Reconnecting

By EcoShutterBug

Scary television

Television came to Huntly in the early 1960s, but not to our house. My parents thought it rotted peoples’ brains and stymied the arts of independent thought and family debate. Huntly was a small mining and farm-servicing town in rural New Zealand where I was brought up.  Not many people were well-off in Huntly.
 
My mother would point at the broken-down houses that waited for paint but had a TV mast on the roof, and sniff at their owners’ priorities.  How I wished I lived in their houses. I suspect, so did my father.

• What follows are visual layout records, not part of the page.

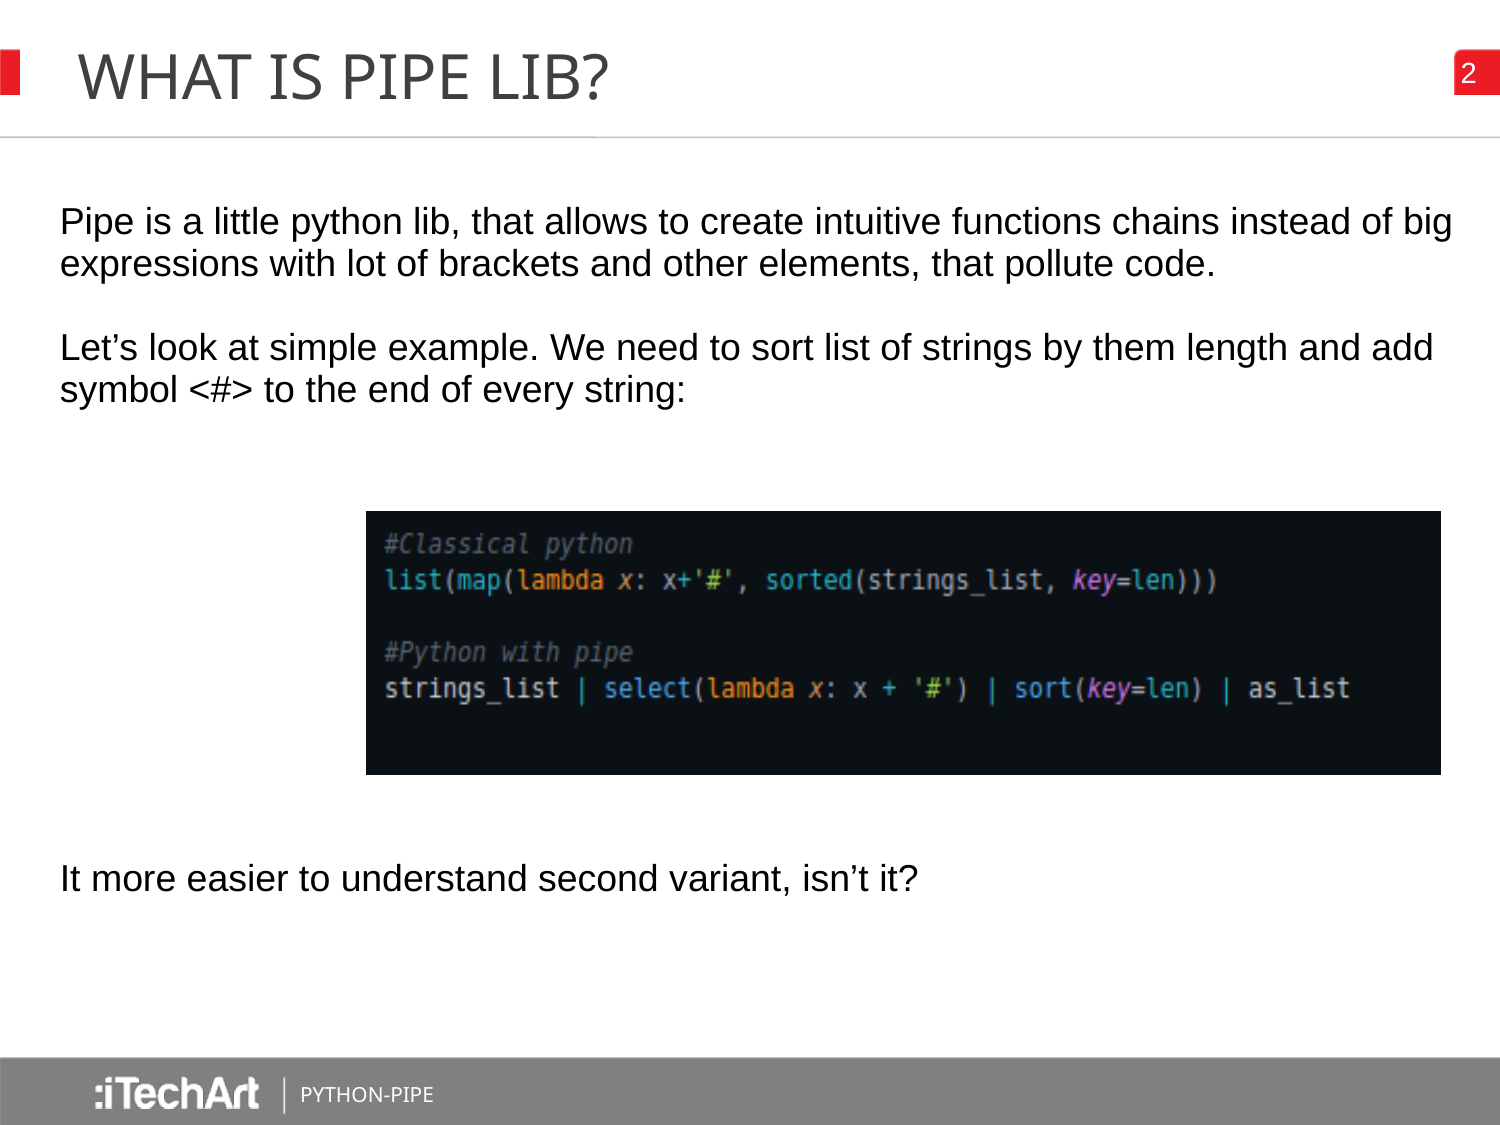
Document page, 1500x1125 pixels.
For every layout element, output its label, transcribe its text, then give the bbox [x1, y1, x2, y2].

picture [0, 49, 20, 96]
text_box It more easier to understand second variant, isn’t it? [45, 849, 1453, 1033]
text_box Pipe is a little python lib, that allows to create intuitive functions chains instead of big expressions with lot of brackets and other elements, that pollute code. Let’s look at simple example. We need to sort list of strings by them length and add symbol <#> to the end of every string: [45, 193, 1480, 419]
subtitle Python-pipe [285, 1082, 546, 1123]
text_box 2 [1445, 46, 1492, 97]
picture [366, 511, 1441, 775]
picture [1492, 49, 1500, 95]
title WHAT is Pipe lib? [62, 29, 1235, 102]
picture [0, 1057, 1500, 1125]
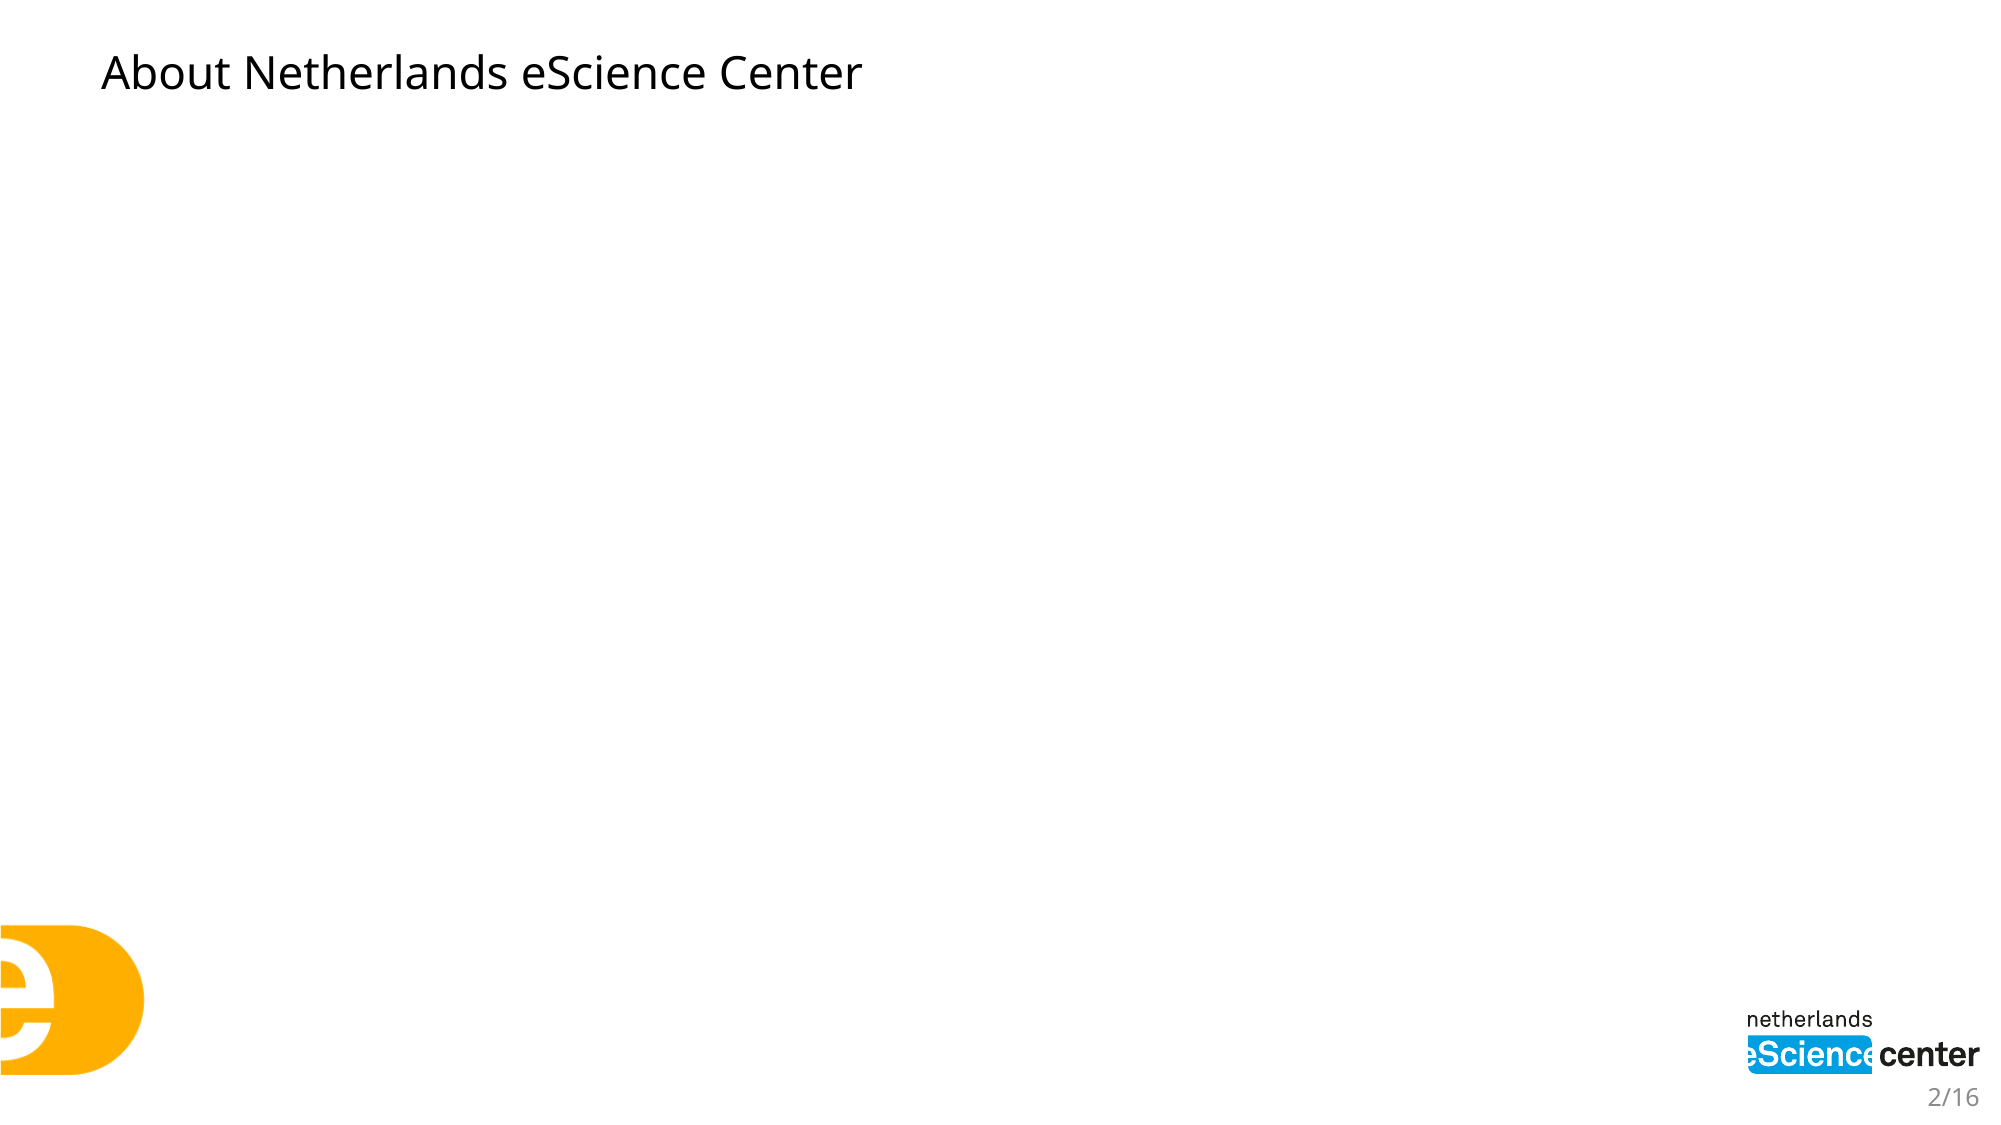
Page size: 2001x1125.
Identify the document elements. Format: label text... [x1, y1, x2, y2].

picture [0, 0, 2001, 1125]
text_box About Netherlands eScience Center [86, 33, 1137, 119]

By the time I was 8 years old, I was allowed to visit some neighbours’ for 45 minutes of TV once a week. What I remember most was having to walk the 400m to and from the neighbour’s house down a narrow lane passing through a dark pine forest. In winter it was usually dark by TV’s curfew time. I would have to run to get passed the boogey men waiting for me.  But “Diver Dan”, “Lassie”, “Mr Ed” and later “Voyage to the Bottom of the Sea” all seemed worth the risk. 

TV was Black & White in those days and glowed … rather like the image I feature here as my reminder of the TV run. My photograph was of a line-up of Macrocarpa trees flanking the side of a sports field near our home in Dunedin, New Zealand.

By the way, Mother was right … when we finally got TV in our house when I was around 15 years old, our family discourse instantly fell away almost entirely to the minimum necessary for co-habitation and sharing a pantry.  Watching youngsters on the cellphones these days makes me wonder if face-to-face communication has now degraded another couple of notches since.